Compute the truncated mean:

\[a_n = n\, \mathbb{E}(X\,;\,X \le n\log n) = n \sum_{2^k \le n\log n} 2^k 2^{-k} = n (\log n + \log\log n).\]

Then $a_n \sim n\log n = b_n$.
So the normalization is correct.

Check (I)

\[nP(X > b_n) = n \sum_{2^k > n\log n} 2^{-k} \le \frac{2n}{n\log n} = \frac{2}{\log n}\to 0.\]

Check (II)

\[\frac{n\, \mathbb{E}(X^2; X\le b_n)}{b_n^2} \approx \frac{n\cdot 2b_n}{b_n^2} = \frac{2}{\log n} \to 0.\]

Thus both truncation conditions vanish, implying:

\[\frac{S_n}{b_n} = \frac{S_n}{n \log_2 n} \xrightarrow{P} 1.\]

This is a Weak Law of Large Numbers with infinite mean, but with a different normalizing sequence.

5. General Criterion Using $\mu(s)$

Define the truncated first moment:

\[\mu(s)= E[X\,; X\le s].\]

$\mu(s)$ is increasing.
$\lim_{s\to\infty} \mu(s) = \infty$ iff $E[X]=\infty$.

A useful fact derived in the notes:

\[\frac{\mu(s)}{s} = \frac{E[X/s\,;\,X\le s]}{1} \longrightarrow 0.\]

This uses the DCT because $X/s \le 1$ on ${X\le s}$ and $X/s\to 0$.

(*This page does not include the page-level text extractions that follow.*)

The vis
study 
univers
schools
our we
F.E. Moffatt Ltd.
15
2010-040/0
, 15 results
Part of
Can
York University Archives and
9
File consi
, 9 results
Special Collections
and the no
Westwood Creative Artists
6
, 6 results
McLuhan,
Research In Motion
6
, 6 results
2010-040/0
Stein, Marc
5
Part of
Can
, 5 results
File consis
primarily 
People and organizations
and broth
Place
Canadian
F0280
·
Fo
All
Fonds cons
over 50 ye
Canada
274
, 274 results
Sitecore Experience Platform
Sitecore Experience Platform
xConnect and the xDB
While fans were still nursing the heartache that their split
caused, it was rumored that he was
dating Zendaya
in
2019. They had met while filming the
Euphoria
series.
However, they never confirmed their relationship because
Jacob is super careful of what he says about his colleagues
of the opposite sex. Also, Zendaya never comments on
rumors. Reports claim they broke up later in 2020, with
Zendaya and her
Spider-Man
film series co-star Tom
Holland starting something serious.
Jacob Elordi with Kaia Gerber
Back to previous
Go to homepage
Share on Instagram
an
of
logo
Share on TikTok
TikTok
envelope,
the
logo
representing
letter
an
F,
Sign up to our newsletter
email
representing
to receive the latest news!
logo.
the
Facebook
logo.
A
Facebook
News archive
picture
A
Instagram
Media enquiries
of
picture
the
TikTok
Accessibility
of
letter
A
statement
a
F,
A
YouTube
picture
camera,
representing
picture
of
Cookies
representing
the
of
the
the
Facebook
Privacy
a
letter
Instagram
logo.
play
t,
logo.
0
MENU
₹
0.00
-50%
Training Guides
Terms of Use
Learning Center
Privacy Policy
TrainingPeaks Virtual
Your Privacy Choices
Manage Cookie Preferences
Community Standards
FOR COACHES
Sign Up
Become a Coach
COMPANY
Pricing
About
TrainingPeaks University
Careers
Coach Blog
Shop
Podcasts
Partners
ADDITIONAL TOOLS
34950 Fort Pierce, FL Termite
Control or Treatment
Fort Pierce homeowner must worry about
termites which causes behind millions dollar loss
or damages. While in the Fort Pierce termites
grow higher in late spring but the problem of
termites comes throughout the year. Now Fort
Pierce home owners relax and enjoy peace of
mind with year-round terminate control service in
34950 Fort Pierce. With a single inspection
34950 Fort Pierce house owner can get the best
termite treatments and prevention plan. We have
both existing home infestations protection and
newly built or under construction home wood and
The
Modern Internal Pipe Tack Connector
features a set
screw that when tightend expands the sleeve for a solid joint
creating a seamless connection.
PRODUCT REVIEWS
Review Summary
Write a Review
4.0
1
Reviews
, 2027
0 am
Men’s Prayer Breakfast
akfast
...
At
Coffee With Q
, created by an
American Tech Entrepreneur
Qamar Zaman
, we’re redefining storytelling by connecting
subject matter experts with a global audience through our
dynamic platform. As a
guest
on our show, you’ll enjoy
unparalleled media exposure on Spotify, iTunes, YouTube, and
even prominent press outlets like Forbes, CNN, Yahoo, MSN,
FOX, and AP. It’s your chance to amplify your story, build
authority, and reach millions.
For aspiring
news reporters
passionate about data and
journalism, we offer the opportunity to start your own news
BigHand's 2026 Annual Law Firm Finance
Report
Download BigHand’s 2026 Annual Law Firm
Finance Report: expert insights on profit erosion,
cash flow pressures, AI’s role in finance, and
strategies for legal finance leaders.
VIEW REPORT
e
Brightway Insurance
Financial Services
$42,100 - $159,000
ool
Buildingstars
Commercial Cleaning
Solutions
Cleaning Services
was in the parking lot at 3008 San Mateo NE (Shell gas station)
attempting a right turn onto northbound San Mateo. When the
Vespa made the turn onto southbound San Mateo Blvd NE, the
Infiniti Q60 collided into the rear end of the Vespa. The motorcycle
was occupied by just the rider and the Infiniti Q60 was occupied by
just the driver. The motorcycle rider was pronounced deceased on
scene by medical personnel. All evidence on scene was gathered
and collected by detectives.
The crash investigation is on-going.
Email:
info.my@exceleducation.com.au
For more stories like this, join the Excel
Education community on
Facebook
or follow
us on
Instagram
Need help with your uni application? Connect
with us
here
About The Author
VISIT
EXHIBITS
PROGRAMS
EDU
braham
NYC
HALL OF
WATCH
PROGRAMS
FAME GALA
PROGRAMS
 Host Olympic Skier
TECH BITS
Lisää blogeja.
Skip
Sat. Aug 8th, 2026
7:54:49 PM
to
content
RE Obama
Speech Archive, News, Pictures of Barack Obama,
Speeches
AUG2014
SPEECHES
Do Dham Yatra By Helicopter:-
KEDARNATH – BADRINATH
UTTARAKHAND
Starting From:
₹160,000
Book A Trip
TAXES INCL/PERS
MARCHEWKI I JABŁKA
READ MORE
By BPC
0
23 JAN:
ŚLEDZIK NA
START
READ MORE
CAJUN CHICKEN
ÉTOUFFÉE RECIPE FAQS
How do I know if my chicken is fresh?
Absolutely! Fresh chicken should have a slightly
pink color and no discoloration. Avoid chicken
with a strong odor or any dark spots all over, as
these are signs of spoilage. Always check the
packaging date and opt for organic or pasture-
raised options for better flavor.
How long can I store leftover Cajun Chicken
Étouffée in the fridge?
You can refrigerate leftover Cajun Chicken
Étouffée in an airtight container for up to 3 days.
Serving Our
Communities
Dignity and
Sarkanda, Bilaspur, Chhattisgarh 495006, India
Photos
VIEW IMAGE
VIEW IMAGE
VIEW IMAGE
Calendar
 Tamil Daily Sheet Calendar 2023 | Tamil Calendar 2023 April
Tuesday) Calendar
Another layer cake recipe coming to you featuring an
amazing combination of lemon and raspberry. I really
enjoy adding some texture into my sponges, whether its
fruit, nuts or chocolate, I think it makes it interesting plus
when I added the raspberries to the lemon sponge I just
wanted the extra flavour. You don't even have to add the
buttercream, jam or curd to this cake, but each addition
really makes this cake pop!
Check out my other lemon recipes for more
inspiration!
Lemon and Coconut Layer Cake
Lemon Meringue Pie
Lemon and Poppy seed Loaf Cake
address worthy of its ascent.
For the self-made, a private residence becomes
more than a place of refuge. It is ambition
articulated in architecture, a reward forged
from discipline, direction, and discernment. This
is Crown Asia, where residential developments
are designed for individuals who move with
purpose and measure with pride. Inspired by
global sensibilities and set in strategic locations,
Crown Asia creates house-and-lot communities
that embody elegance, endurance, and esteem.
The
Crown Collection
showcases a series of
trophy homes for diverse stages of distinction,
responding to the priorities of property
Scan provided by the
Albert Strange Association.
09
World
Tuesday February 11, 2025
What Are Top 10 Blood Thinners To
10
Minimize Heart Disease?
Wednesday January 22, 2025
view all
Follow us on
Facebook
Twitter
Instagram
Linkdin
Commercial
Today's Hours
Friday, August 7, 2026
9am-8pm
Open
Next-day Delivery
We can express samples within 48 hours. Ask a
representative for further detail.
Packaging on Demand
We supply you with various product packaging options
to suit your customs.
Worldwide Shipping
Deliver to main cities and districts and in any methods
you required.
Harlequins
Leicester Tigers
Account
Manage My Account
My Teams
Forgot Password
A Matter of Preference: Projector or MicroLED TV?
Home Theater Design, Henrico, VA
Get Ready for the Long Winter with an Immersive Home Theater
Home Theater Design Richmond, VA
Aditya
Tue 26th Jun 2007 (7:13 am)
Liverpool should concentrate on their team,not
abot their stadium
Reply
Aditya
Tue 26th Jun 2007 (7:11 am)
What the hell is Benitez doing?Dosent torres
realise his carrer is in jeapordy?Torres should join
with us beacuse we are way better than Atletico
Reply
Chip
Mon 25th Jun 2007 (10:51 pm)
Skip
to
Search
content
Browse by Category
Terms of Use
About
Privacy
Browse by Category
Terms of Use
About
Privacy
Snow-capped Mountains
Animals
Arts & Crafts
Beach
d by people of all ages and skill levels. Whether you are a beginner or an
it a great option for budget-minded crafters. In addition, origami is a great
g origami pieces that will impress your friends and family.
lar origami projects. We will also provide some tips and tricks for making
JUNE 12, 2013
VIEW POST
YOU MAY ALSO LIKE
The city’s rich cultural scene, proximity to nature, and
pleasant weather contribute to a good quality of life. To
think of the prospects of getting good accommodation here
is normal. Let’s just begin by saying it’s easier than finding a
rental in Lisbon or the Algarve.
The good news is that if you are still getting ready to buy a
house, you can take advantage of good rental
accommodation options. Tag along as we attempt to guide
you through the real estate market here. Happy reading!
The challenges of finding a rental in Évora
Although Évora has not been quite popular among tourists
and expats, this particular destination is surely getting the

The normalizing sequence $b_n$

Define $b_n$ by

\[\frac{\mu(b_n)}{b_n} = \frac{1}{n}.\]

This guarantees that the truncation method will succeed and often that:

\[\frac{S_n}{b_n} \xrightarrow{P} 1.\]

Jump points

If $P(X=S_0)>0$, there may be jumps in $\mu$. The notes mention this as a warning: the minimizing $b_n$ may occur at the point mass.

6. A Feller Example

The notes conclude with another heavy-tailed example (attributed to William Feller):

$P(X = 2^k - 1) = \frac{1}{2^k k(k+1)},\qquad k\ge 1,$ $P(X=-1) = 1 - P(X\ge 1).$

Using the telescoping identity

\[\frac{1}{k(k+1)} = \frac{1}{k} - \frac{1}{k+1},\]

one can show $E[X]=0$ but the variance and higher moments diverge.
A similar truncation calculation yields:

\[\frac{S_n}{n/\log_2 n} \xrightarrow{P} 1, \qquad \left(\frac{S_n}{n} \xrightarrow{P} 0\right).\]

The message: “Truncation leads to the right normalization.”